I want to copy files *.txt (*.txt files date modified/generated today) from source path files *.txt in folder D:\archive to D:\omega\log\tptes\txt\*20120930*, and tomorrow too.

If you dont mind and take the time to coding it.

Thanks before


----------



## Paata01 (Sep 30, 2012)

try to change name or the file you want to copy and rename on original version later, sometimes it works.


----------



## etstalker (Sep 30, 2012)

Dear Paata01,

Thanks for your reply, but its difficult for me to change the name of the files, because there's reasons about the name of the files is identity of log file *.txt.


----------



## Squashman (Apr 4, 2003)

What version of Windows are you running?

Open up a CMD prompt and type the following command:
*echo %date%*
Please post the output.


----------



## etstalker (Sep 30, 2012)

Dear Squashman,

Thanks for your concern.

Win 7, my date format is dd/mm/yyyy,

I coding until here now

@echo off & setlocal enabledelayedexpansion
set arch=d:\archive
cd /d %arch%
set rev=%date:~-4%%date:~3,2%%date:~0,2%
set dest=D:\omega\log\tptes\txt
cd /d %dest%>%rev%

Now, i have problem to copy files *.txt that generates today in d:\archive to %dest%>%rev%

Thanks before.


----------



## Squashman (Apr 4, 2003)

I asked for the output. If you cannot comply with that request then I cannot help you.


----------



## etstalker (Sep 30, 2012)

Dear Squashman,

Thanks for your fast reply,

this is the output 01/10/2012


----------



## Squashman (Apr 4, 2003)

XCOPY and FORFILES have a /D switch to specify a date.


----------



## etstalker (Sep 30, 2012)

Dear Squashman,

Thanks for your reply, thats not spesific.

But I never got it after I debug my command, I hope I can copy today's file to today's folder or any files to today's folder.

I think, I'm done for today

Thanks again for your concern.


----------



## Squashman (Apr 4, 2003)

What is not specific enough for you? I told you two commands you can use. All you need to do is look at the help for the exact syntax.

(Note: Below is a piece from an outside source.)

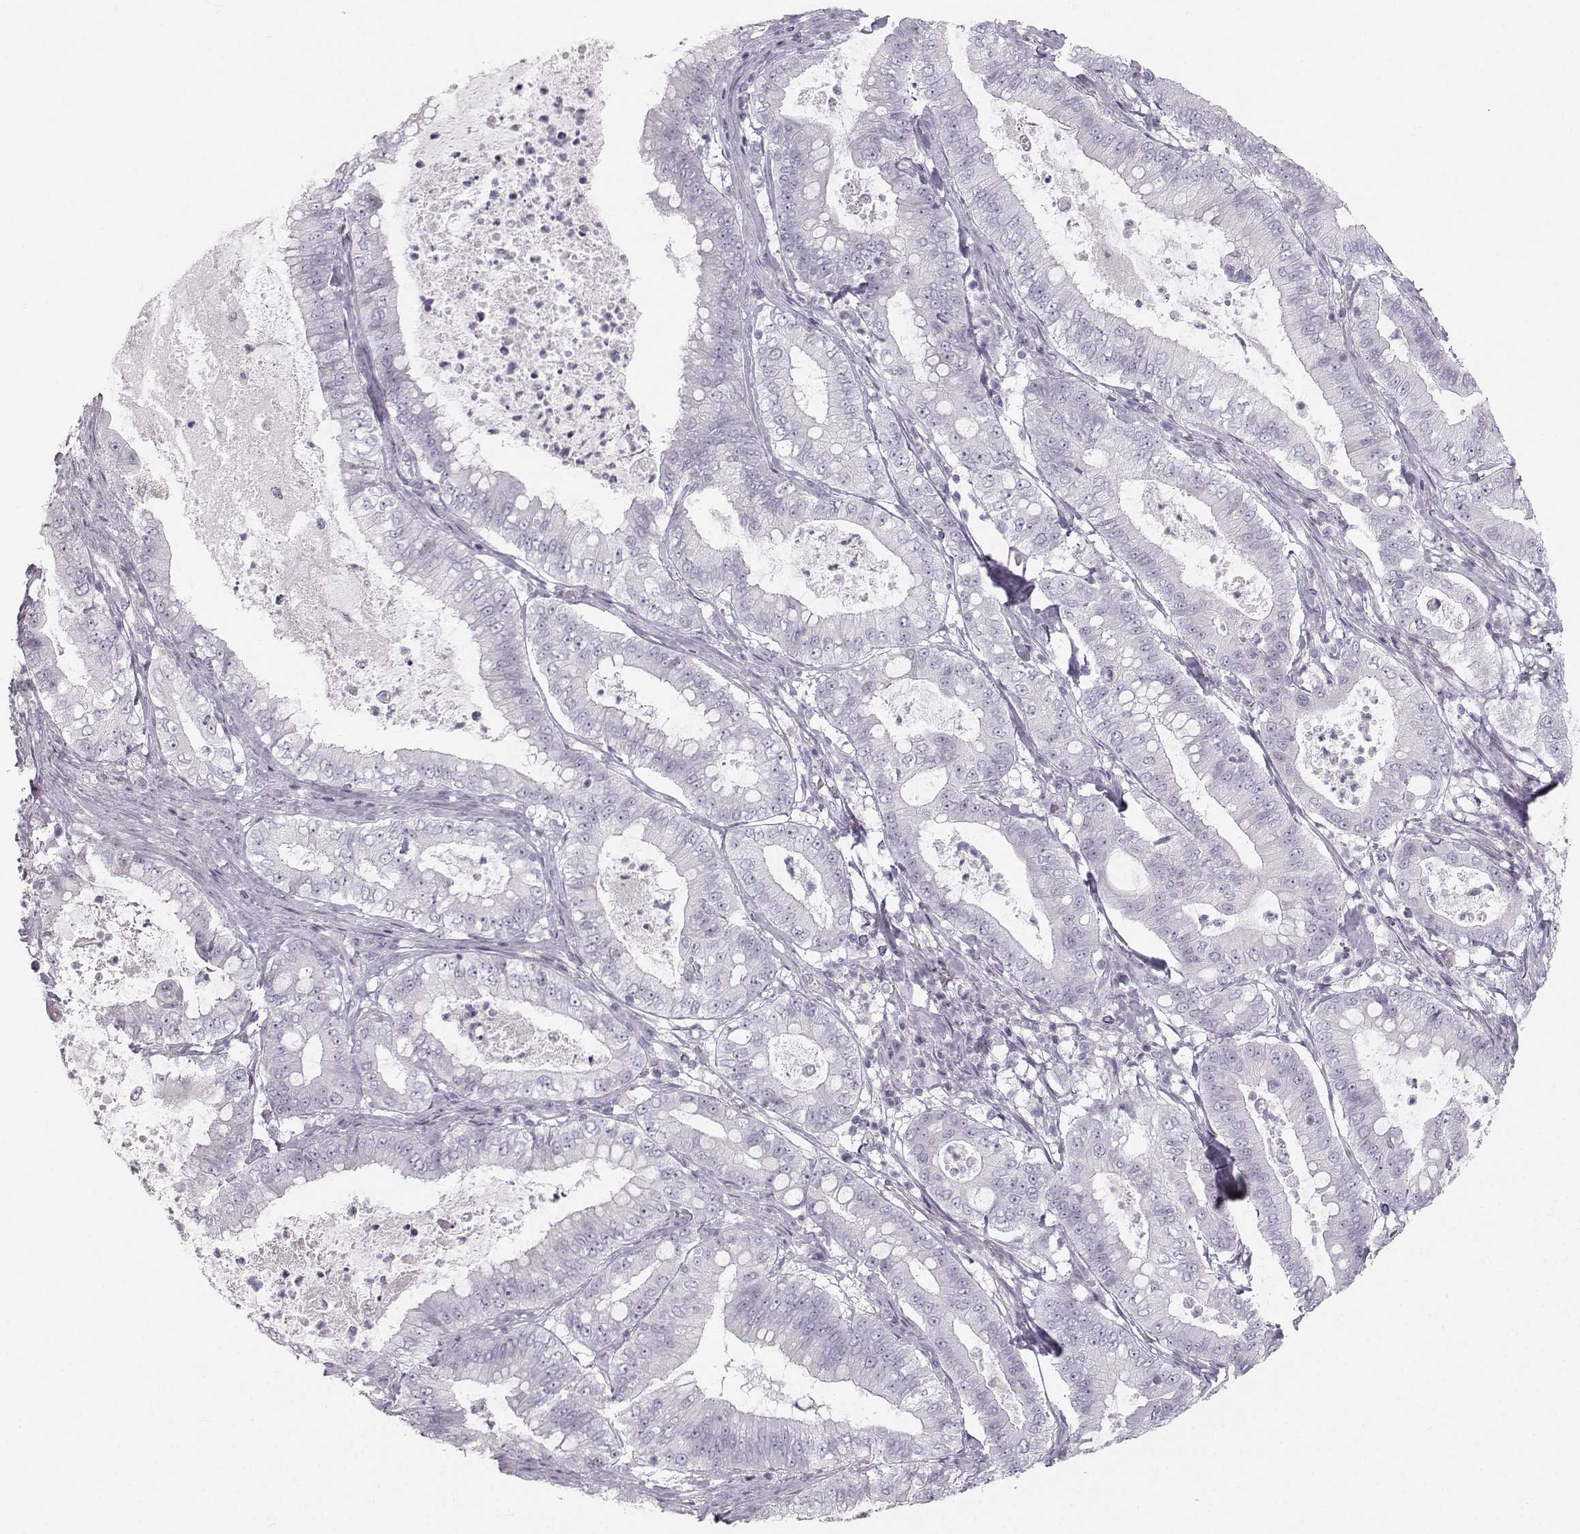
{"staining": {"intensity": "negative", "quantity": "none", "location": "none"}, "tissue": "pancreatic cancer", "cell_type": "Tumor cells", "image_type": "cancer", "snomed": [{"axis": "morphology", "description": "Adenocarcinoma, NOS"}, {"axis": "topography", "description": "Pancreas"}], "caption": "A micrograph of human adenocarcinoma (pancreatic) is negative for staining in tumor cells.", "gene": "CASR", "patient": {"sex": "male", "age": 71}}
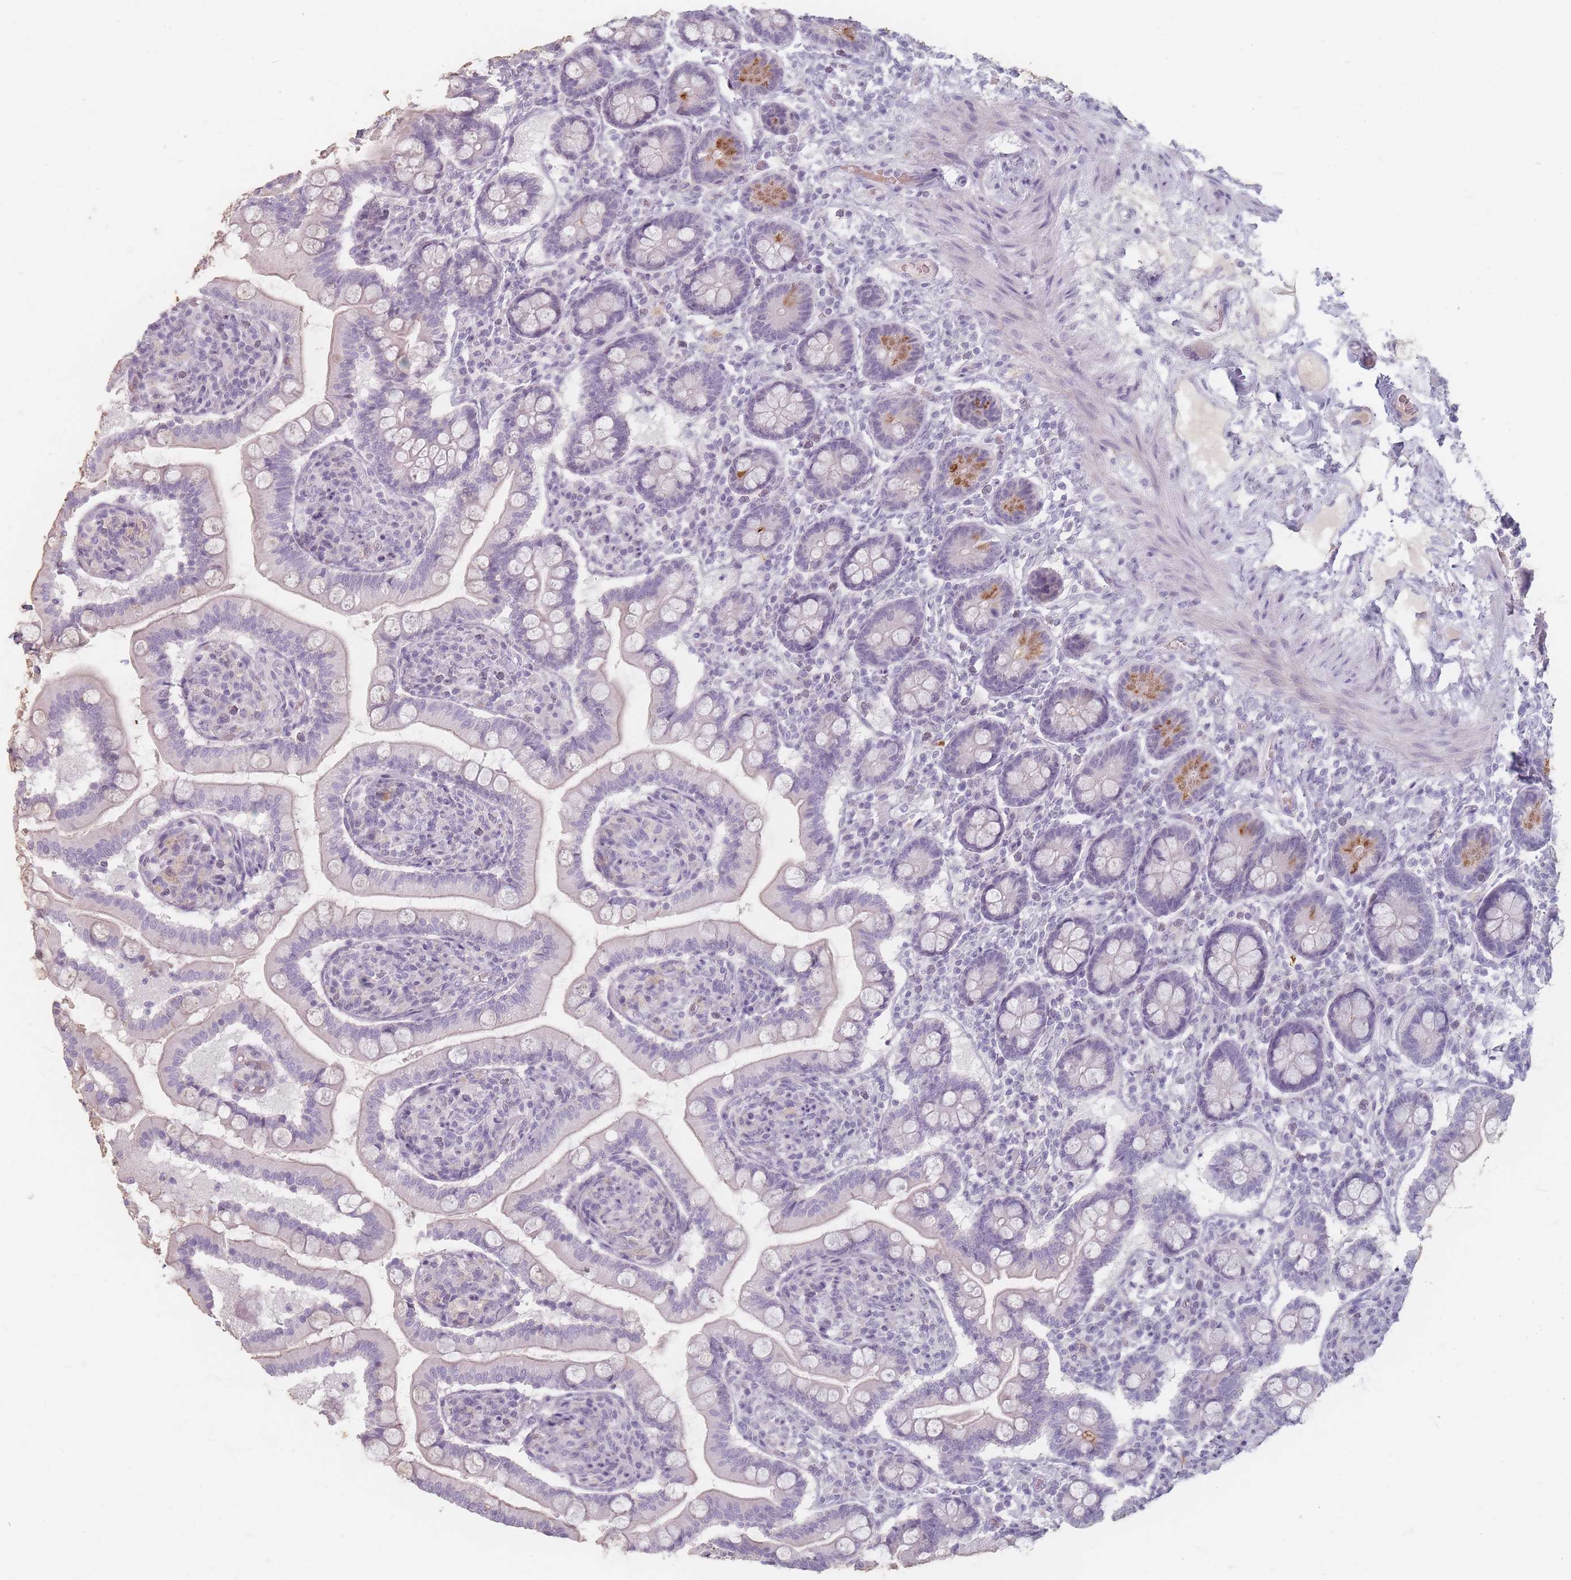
{"staining": {"intensity": "strong", "quantity": "<25%", "location": "cytoplasmic/membranous"}, "tissue": "small intestine", "cell_type": "Glandular cells", "image_type": "normal", "snomed": [{"axis": "morphology", "description": "Normal tissue, NOS"}, {"axis": "topography", "description": "Small intestine"}], "caption": "Approximately <25% of glandular cells in normal small intestine show strong cytoplasmic/membranous protein staining as visualized by brown immunohistochemical staining.", "gene": "HELZ2", "patient": {"sex": "female", "age": 64}}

If you are not using Xcopy or Forfiles with the date option I have no idea how you could possibly copy all files modified today.

When you mark your thread solved you should post all the code that solved your issue.


----------



## Squashman (Apr 4, 2003)

Hard to help when you are not showing us all the code you are using.


----------



## etstalker (Sep 30, 2012)

etstalker said:


> Dear Squashman,
> 
> Thanks for your concern.
> 
> ...


Dear Squashman,

Above what the last I'm coding,

Thanks.


----------



## Squashman (Apr 4, 2003)

I kind of was expecting you to at least attempt to use xcopy in your script.


----------



## etstalker (Sep 30, 2012)

I Got This from others forum and its worked, with debug it little bit.

@echo off & setlocal enabledelayedexpansion
set arch=c:\duplicate
cd /d %arch%
set rev=%date:~-4%%date:~4,2%%date:~7,2%.bat
set dest=D:\gemscol\key\voucher\normal
:: this builds the "reverse-engine" batch based on date of the archive-run
cd /d %dest%>%rev%
for /f "tokens=*" %%a in ('dir /s /b *.txt') do (
:: build the reverse-engine batch
>> %rev% echo copy /y %arch%\%%~nxa %%a
:: now copy/move
copy /y %%a %arch%
)
::===== end

Thanks all


----------